ADANA VİLAYETİ SALNAMESİ
14–415 (1909)

HACIN KAZASI

            Hacın kasabası 7 nahiye ve 60 karyeye ve merkezi olan Hacın kasabasında 16 mahalleye munkasımdır. Kasaba bir dağın göğsünde vakıadır. Şark ve garbı cihetlerinden Kötün, Çatak namlarıyla 2 çay gelip 10 dakika mesafede cenubiyesinde buluşarak ve Hacın suyu namını alarak bayağı bir nehir olup 3 saat, burada da Göksu’ya karışır. Bu iki çayın bir çeyrek ve bir saat mesafelerindeki membalarından karşısında olan kabiliyet hesabiyle her yanda munkasım olarak kasaba deresinde bostan bahçe yetişir ve değirmen bu çayların üzerinde 4 kergir 9 ahşap köprü vardır. Mevki dağlık olduğundan ziraatleri mahsulünü beslemez derecede ve hatta kasaba bile istenildiği kadar edilemeyip bir hanenin gezinti havalesi aşağı taraftaki hanenin damı olmayla pek sık bir halde kalmıştır.
            Bu kasabanın hudutlarında vakıa “ŞAR” nam karyede taştan mağmül cisim cisim yekpare, yekpare tarzında gayet murahashane ve kilise ve manastır ve hamam ve tiyatro mahalleri gibi asar antika ve bu güne mümessil birçok eziya ve türlü türlü menkus ve yazılı antikalar bulunmasına binaen bu karye mahalli bundan 2000 sene kadar mukaddim bir şehir olduğu istidal olunur…
            Aseri antikadan olarak nüfus kasabada kale kilisesi namıyla bir kilise ve Kötün nahiyesinin Venk karyesi civarında Kostagen namıyla bir kale ile eski bir bina eseri ve Gürleşen nahiyesinin Himmetli karyesi garbında Sis deresi üzerinde “Kanlı Kuyu” namıyla dahi bir kale ve Yağbasan nahiyesinde Kaleboynu karyesinde dahi bir kale ve dahi kasabada daha bazı ufak tefek hayli asarı antika mevcuttur.
            Lakin bağları mağmur ve pekmez ve şarap mahsulleri buralarca mubaddel ve meşhurdur.
            Kasabaya 4 saat mesafedeki kurcan dağında gümüş ve iki saat bağdar da demir madenleri olduğu gibi her cihette bakır vesaire damarları bulunur.

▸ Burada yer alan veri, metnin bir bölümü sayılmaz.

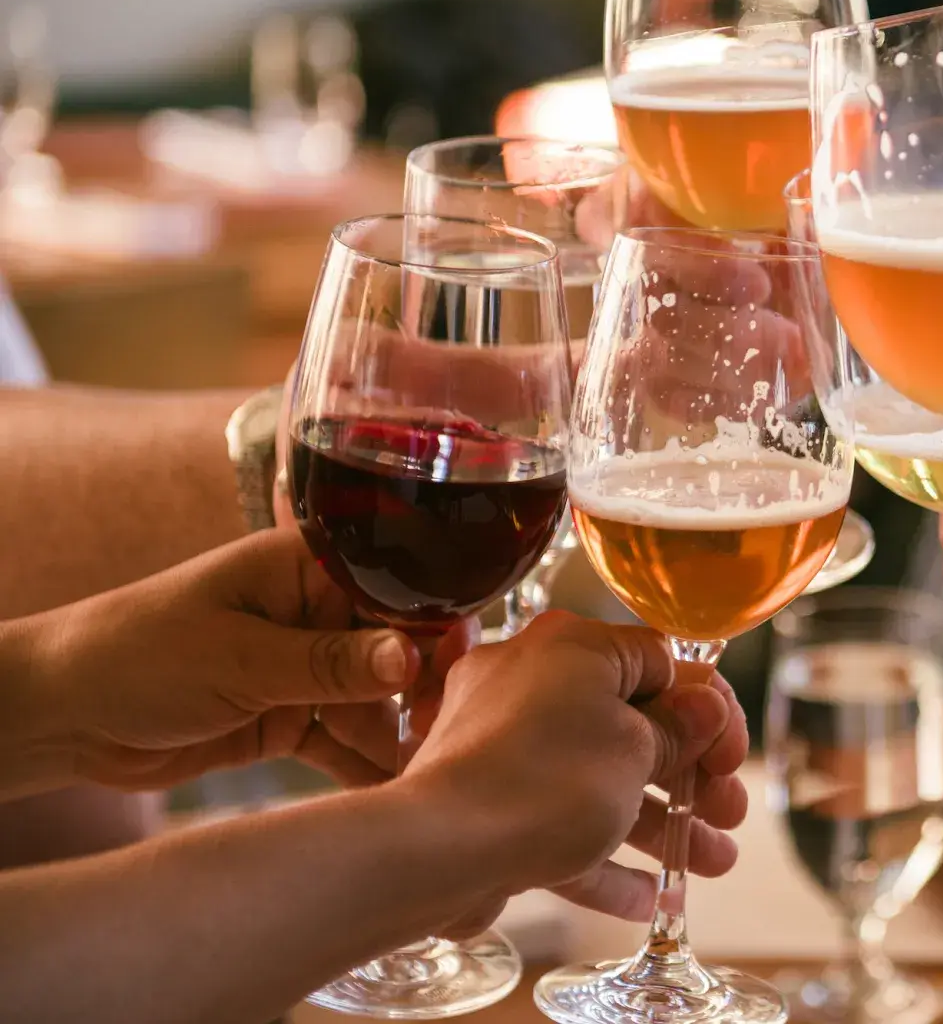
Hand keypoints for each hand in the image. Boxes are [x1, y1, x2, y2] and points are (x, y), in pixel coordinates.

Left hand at [20, 529, 417, 794]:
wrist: (60, 718)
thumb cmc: (133, 654)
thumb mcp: (238, 658)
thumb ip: (330, 663)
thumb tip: (414, 657)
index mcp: (307, 568)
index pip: (398, 589)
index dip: (436, 629)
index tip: (463, 675)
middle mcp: (317, 612)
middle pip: (400, 650)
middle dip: (425, 693)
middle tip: (447, 737)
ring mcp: (306, 669)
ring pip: (379, 703)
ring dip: (400, 738)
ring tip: (429, 776)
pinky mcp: (291, 719)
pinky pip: (347, 741)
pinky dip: (368, 767)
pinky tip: (396, 794)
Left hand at [403, 612, 749, 921]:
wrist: (440, 849)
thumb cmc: (546, 780)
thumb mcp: (637, 750)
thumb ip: (680, 729)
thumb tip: (704, 706)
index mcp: (572, 646)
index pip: (663, 662)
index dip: (709, 710)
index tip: (730, 759)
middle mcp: (533, 681)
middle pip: (634, 723)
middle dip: (691, 776)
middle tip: (728, 813)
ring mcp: (503, 742)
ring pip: (599, 776)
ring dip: (659, 820)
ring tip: (711, 864)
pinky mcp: (486, 799)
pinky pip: (555, 818)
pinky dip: (600, 853)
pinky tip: (646, 899)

            Bu kasabada 9 cami ve mescit 2 medrese 1 rüştiye 1 Protestan milletine mensup kız mektebi 2 sıbyan mektebi 1 manastır 7 kilse 10 Hıristiyan mektebi 200 dükkân 4 fırın 3 han 6 testi fırını 1 hamam 1 debbağ hane 69 bahçe 2500 bağ mevcuttur.
            3 yüz bin dönüm ormanlık alan vardır.
            Kasabada Doğanlı karyesinde Dede Bilal, 2 saat mesafede Mürsel Dede Akoluk karyesinde 3 oğlan, Yağbasan karyesinde cami ve ziyaret vardır.